My head is sort of spinning at the moment. I've been immersing myself in a variety of different learnings, some within my area of expertise, some way outside of it. I think I have to do this, but the bonus is that no matter how clogged my head feels or how much it spins I sort of enjoy it. Being curious is the baseline for me, and so satisfying that curiosity is always going to be fun.
Not surprisingly maybe I've never felt more competent than I do now. My head buzzes with new information and in its way quickly begins joining the dots between the separate pieces, imagining and extrapolating before synthesising into a neat set of bullet points. Out of all this come opportunities which I'm itching to exploit.
In the last couple of days I've written a short piece on Collective Intelligence for my soon to be released website, and updated another piece I've called the Human Element. I've been in contact with professionals in Asia and the states looking to outsource expertise I don't have to finalise my business Facebook and twitter presence, to manage lead generation and possibly content management. I've learned a lot about these things recently, but I'm not expert enough to do it myself, nor do I have a time - and at $15/hour why not get someone else to do it for me?

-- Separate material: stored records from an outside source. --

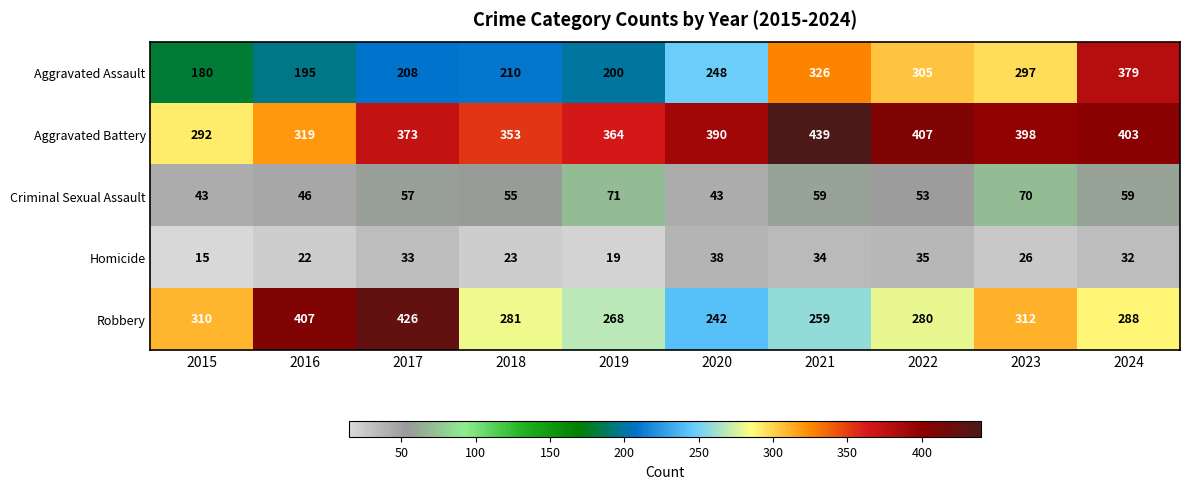

What is the difference between the Criminal Sexual Assault values at 2017 and 2022?

4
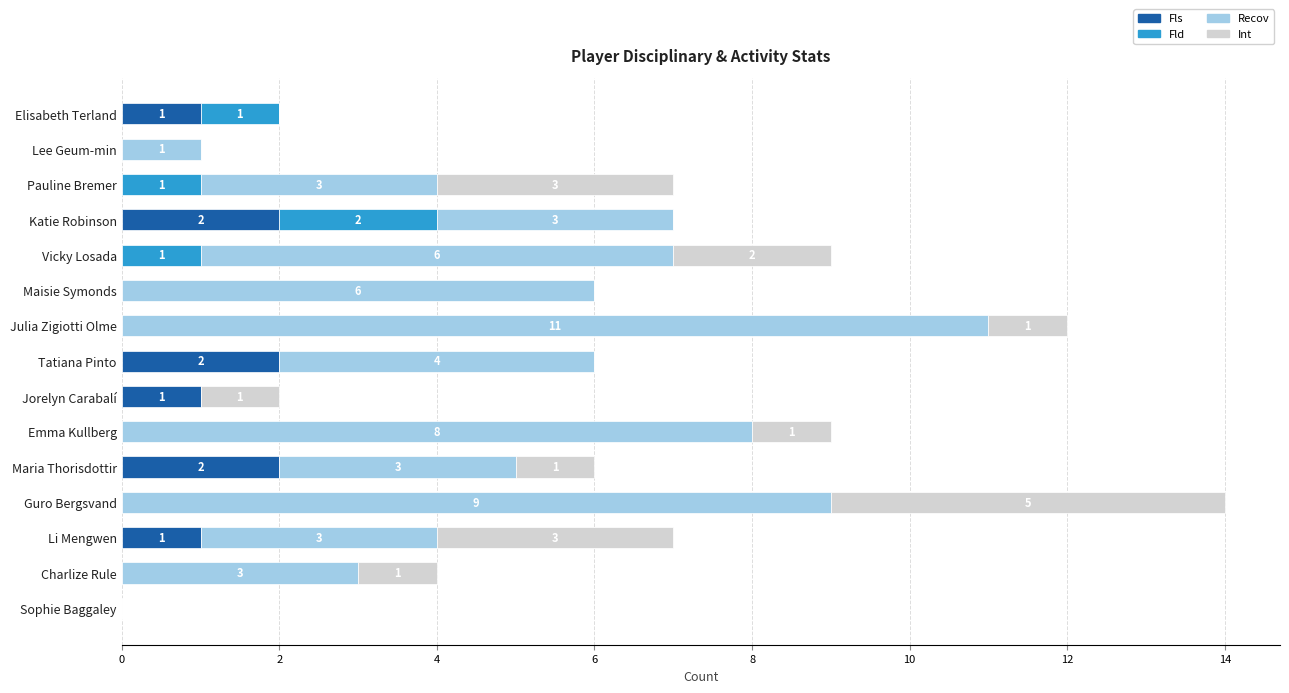

What is the total value across all series at Vicky Losada?

9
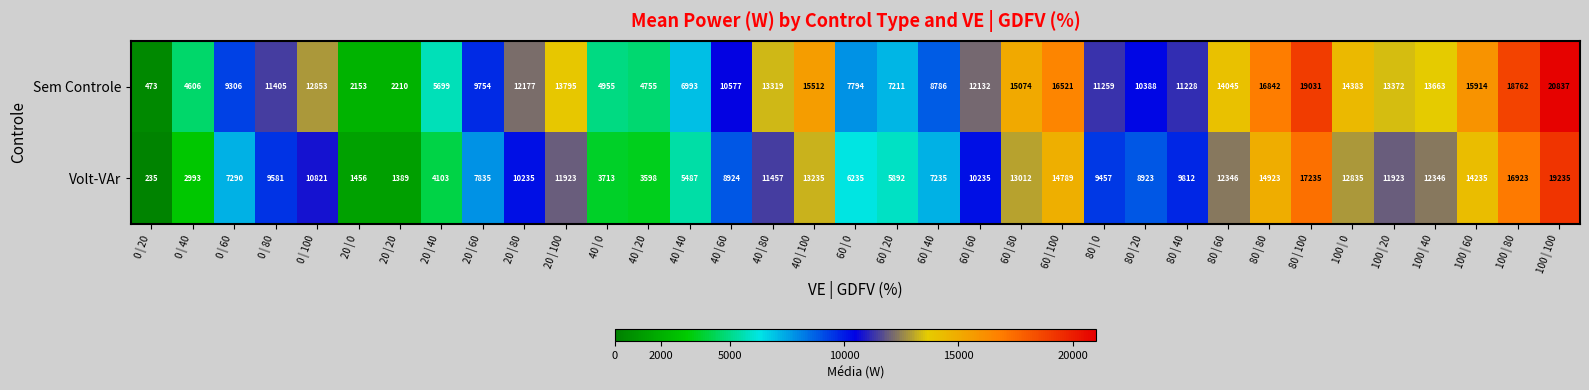

Between 40 | 0 and 40 | 60, which series saw the biggest shift?

Sem Controle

While a lot of this is related to my career and business I am also putting time into other areas of my life. For the last couple of months I've been seeing a personal trainer 2-3 times a week. I'm getting pretty fit, and beginning to look both trim and pretty cut. All good. I'm motivated to continue on this path though I hate the exercise - the 'high' people speak of is a myth to me. No pain no gain as they say. I know that I have to work - and to suffer to some degree - if I'm to achieve my end goal. That's the cost, I'm prepared to pay it.
I get competitive with these things. It grows as a challenge in my head to the point I feel as if I have been dared to go harder, longer, further. My commitment grows out of a belligerent defiance. And because of the way I think I find myself wanting to know more. To that end I have been reading up on human physiology in reference to the effects of diet and exercise on the human body. I find the cause and effect fascinating from a scientific viewpoint. From a personal viewpoint I have adopted some of the findings into my life. I've modified my diet and am exercising regularly with or without my PT. This is not forever - I value the good things in life too much - but I'll give it a month. If it goes to plan I should be pretty sweet by then.

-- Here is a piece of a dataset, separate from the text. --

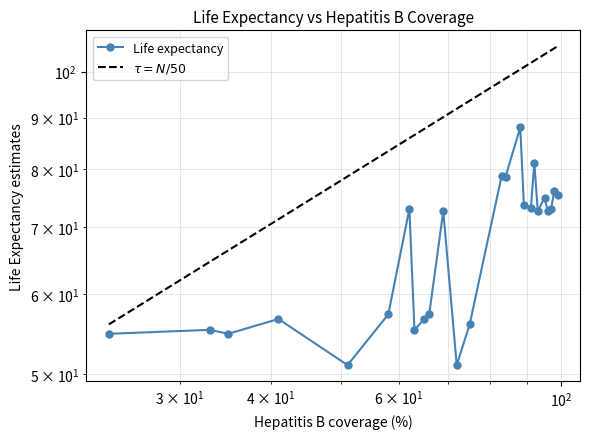

True or false: the data has more than 1 interior local peaks.

True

Last night I went out with a girl I met speed dating last week. She's cute and interesting. She's the project manager for a new Australian retail website. We found much to talk about in her work, which interests me and which overlaps some of my expertise. I grilled her about certain aspects wanting to know more. Outside of that we shared a few glasses of good pinot, a good meal, and a bit of each other.
I'm seeing the Irish girl Thursday and catching up for drinks with a Kiwi next week. In a moment I'll set off to the myotherapist so he can work on my back, which is much improved. Then it's lunch with a friend who also happens to be a job opportunity.
How do I feel? Fit and healthy, strong and smart. But also frustrated. I need to apply these things to make them worthwhile. I need it financially, but I also need it spiritually. I've got into this business for the good of my soul as much as the health of my bank balance. I want to make a difference, I want to show why I can do and run with it as far as I can go. Just have to make that happen now.